• Your assignment: The records that follow are to be repeated exactly, with the pictures removed.
------ Provided entries
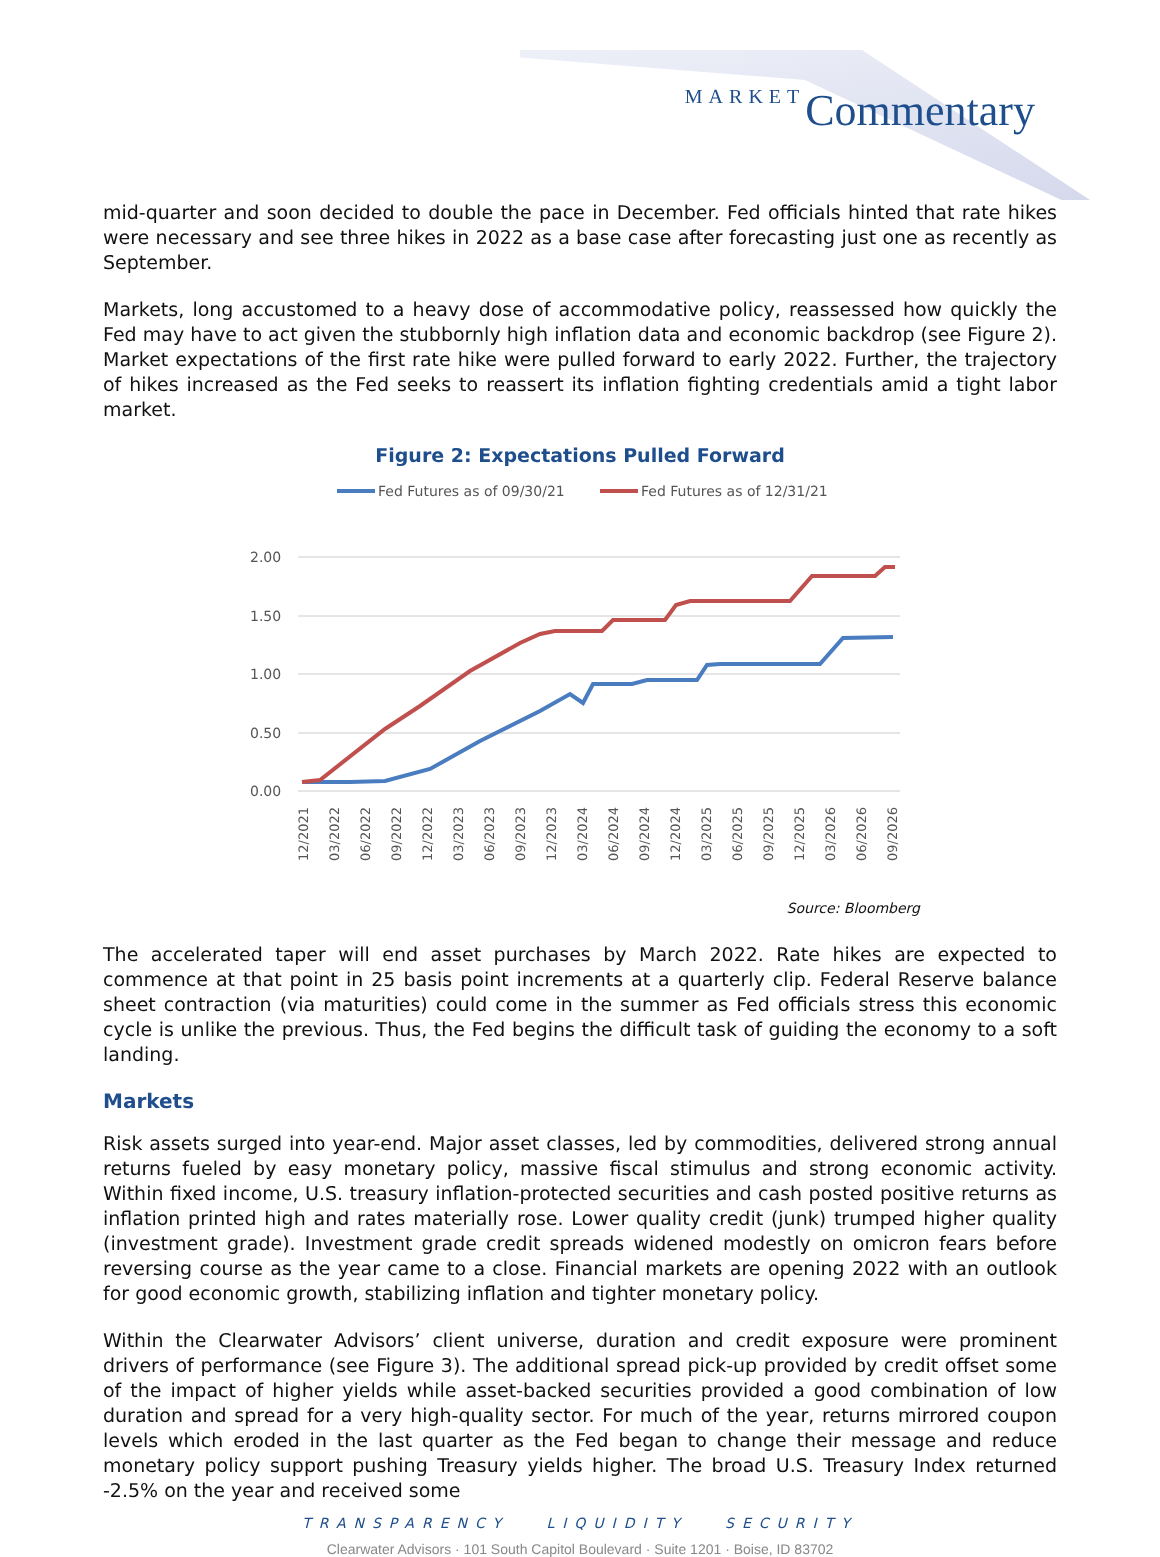MARKET Commentary
mid-quarter and soon decided to double the pace in December. Fed officials hinted that rate hikes were necessary and see three hikes in 2022 as a base case after forecasting just one as recently as September.
Markets, long accustomed to a heavy dose of accommodative policy, reassessed how quickly the Fed may have to act given the stubbornly high inflation data and economic backdrop (see Figure 2). Market expectations of the first rate hike were pulled forward to early 2022. Further, the trajectory of hikes increased as the Fed seeks to reassert its inflation fighting credentials amid a tight labor market.
Figure 2: Expectations Pulled Forward
Fed Futures as of 09/30/21
Fed Futures as of 12/31/21
2.00
1.50
1.00
0.50
0.00
12/2021
03/2022
06/2022
09/2022
12/2022
03/2023
06/2023
09/2023
12/2023
03/2024
06/2024
09/2024
12/2024
03/2025
06/2025
09/2025
12/2025
03/2026
06/2026
09/2026
Source: Bloomberg
The accelerated taper will end asset purchases by March 2022. Rate hikes are expected to commence at that point in 25 basis point increments at a quarterly clip. Federal Reserve balance sheet contraction (via maturities) could come in the summer as Fed officials stress this economic cycle is unlike the previous. Thus, the Fed begins the difficult task of guiding the economy to a soft landing.
Markets
Risk assets surged into year-end. Major asset classes, led by commodities, delivered strong annual returns fueled by easy monetary policy, massive fiscal stimulus and strong economic activity. Within fixed income, U.S. treasury inflation-protected securities and cash posted positive returns as inflation printed high and rates materially rose. Lower quality credit (junk) trumped higher quality (investment grade). Investment grade credit spreads widened modestly on omicron fears before reversing course as the year came to a close. Financial markets are opening 2022 with an outlook for good economic growth, stabilizing inflation and tighter monetary policy.
Within the Clearwater Advisors’ client universe, duration and credit exposure were prominent drivers of performance (see Figure 3). The additional spread pick-up provided by credit offset some of the impact of higher yields while asset-backed securities provided a good combination of low duration and spread for a very high-quality sector. For much of the year, returns mirrored coupon levels which eroded in the last quarter as the Fed began to change their message and reduce monetary policy support pushing Treasury yields higher. The broad U.S. Treasury Index returned -2.5% on the year and received some
TRANSPARENCY LIQUIDITY SECURITY
Clearwater Advisors · 101 South Capitol Boulevard · Suite 1201 · Boise, ID 83702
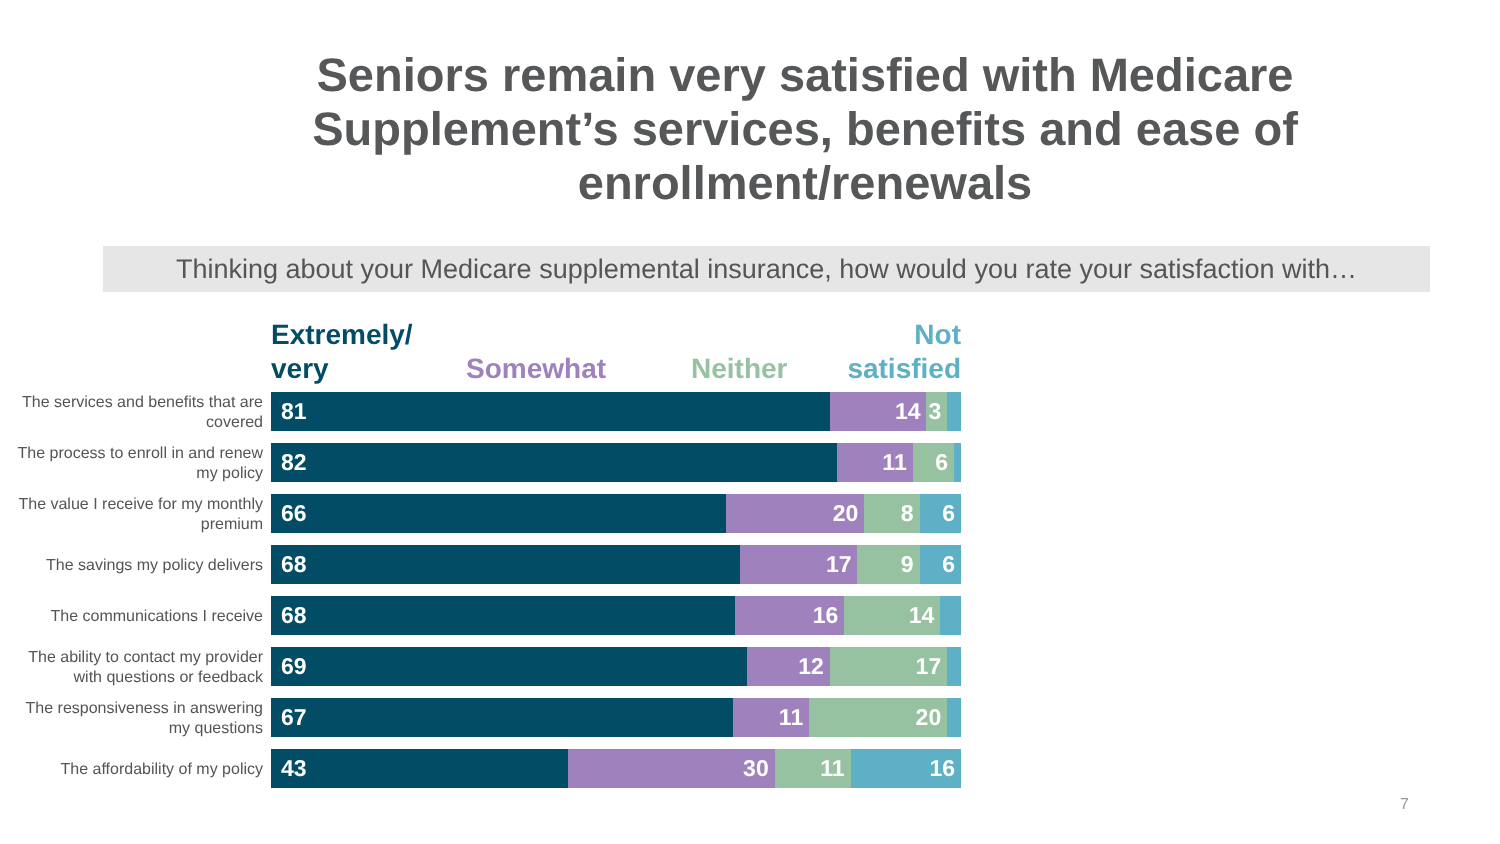Seniors remain very satisfied with Medicare Supplement’s services, benefits and ease of enrollment/renewals
Thinking about your Medicare supplemental insurance, how would you rate your satisfaction with…
Extremely/
very
Somewhat
Neither
Not
satisfied
The services and benefits that are covered
81 14 3
The process to enroll in and renew my policy
82 11 6
The value I receive for my monthly premium
66 20 8 6
The savings my policy delivers
68 17 9 6
The communications I receive
68 16 14
The ability to contact my provider with questions or feedback
69 12 17
The responsiveness in answering my questions
67 11 20
The affordability of my policy
43 30 11 16
7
------------
• Response:
MARKET Commentary
mid-quarter and soon decided to double the pace in December. Fed officials hinted that rate hikes were necessary and see three hikes in 2022 as a base case after forecasting just one as recently as September.
Markets, long accustomed to a heavy dose of accommodative policy, reassessed how quickly the Fed may have to act given the stubbornly high inflation data and economic backdrop (see Figure 2). Market expectations of the first rate hike were pulled forward to early 2022. Further, the trajectory of hikes increased as the Fed seeks to reassert its inflation fighting credentials amid a tight labor market.
Figure 2: Expectations Pulled Forward
Fed Futures as of 09/30/21
Fed Futures as of 12/31/21
2.00
1.50
1.00
0.50
0.00
12/2021
03/2022
06/2022
09/2022
12/2022
03/2023
06/2023
09/2023
12/2023
03/2024
06/2024
09/2024
12/2024
03/2025
06/2025
09/2025
12/2025
03/2026
06/2026
09/2026
Source: Bloomberg
The accelerated taper will end asset purchases by March 2022. Rate hikes are expected to commence at that point in 25 basis point increments at a quarterly clip. Federal Reserve balance sheet contraction (via maturities) could come in the summer as Fed officials stress this economic cycle is unlike the previous. Thus, the Fed begins the difficult task of guiding the economy to a soft landing.
Markets
Risk assets surged into year-end. Major asset classes, led by commodities, delivered strong annual returns fueled by easy monetary policy, massive fiscal stimulus and strong economic activity. Within fixed income, U.S. treasury inflation-protected securities and cash posted positive returns as inflation printed high and rates materially rose. Lower quality credit (junk) trumped higher quality (investment grade). Investment grade credit spreads widened modestly on omicron fears before reversing course as the year came to a close. Financial markets are opening 2022 with an outlook for good economic growth, stabilizing inflation and tighter monetary policy.
Within the Clearwater Advisors’ client universe, duration and credit exposure were prominent drivers of performance (see Figure 3). The additional spread pick-up provided by credit offset some of the impact of higher yields while asset-backed securities provided a good combination of low duration and spread for a very high-quality sector. For much of the year, returns mirrored coupon levels which eroded in the last quarter as the Fed began to change their message and reduce monetary policy support pushing Treasury yields higher. The broad U.S. Treasury Index returned -2.5% on the year and received some
TRANSPARENCY LIQUIDITY SECURITY
Clearwater Advisors · 101 South Capitol Boulevard · Suite 1201 · Boise, ID 83702
Seniors remain very satisfied with Medicare Supplement’s services, benefits and ease of enrollment/renewals
Thinking about your Medicare supplemental insurance, how would you rate your satisfaction with…
Extremely/
very
Somewhat
Neither
Not
satisfied
The services and benefits that are covered
81 14 3
The process to enroll in and renew my policy
82 11 6
The value I receive for my monthly premium
66 20 8 6
The savings my policy delivers
68 17 9 6
The communications I receive
68 16 14
The ability to contact my provider with questions or feedback
69 12 17
The responsiveness in answering my questions
67 11 20
The affordability of my policy
43 30 11 16
7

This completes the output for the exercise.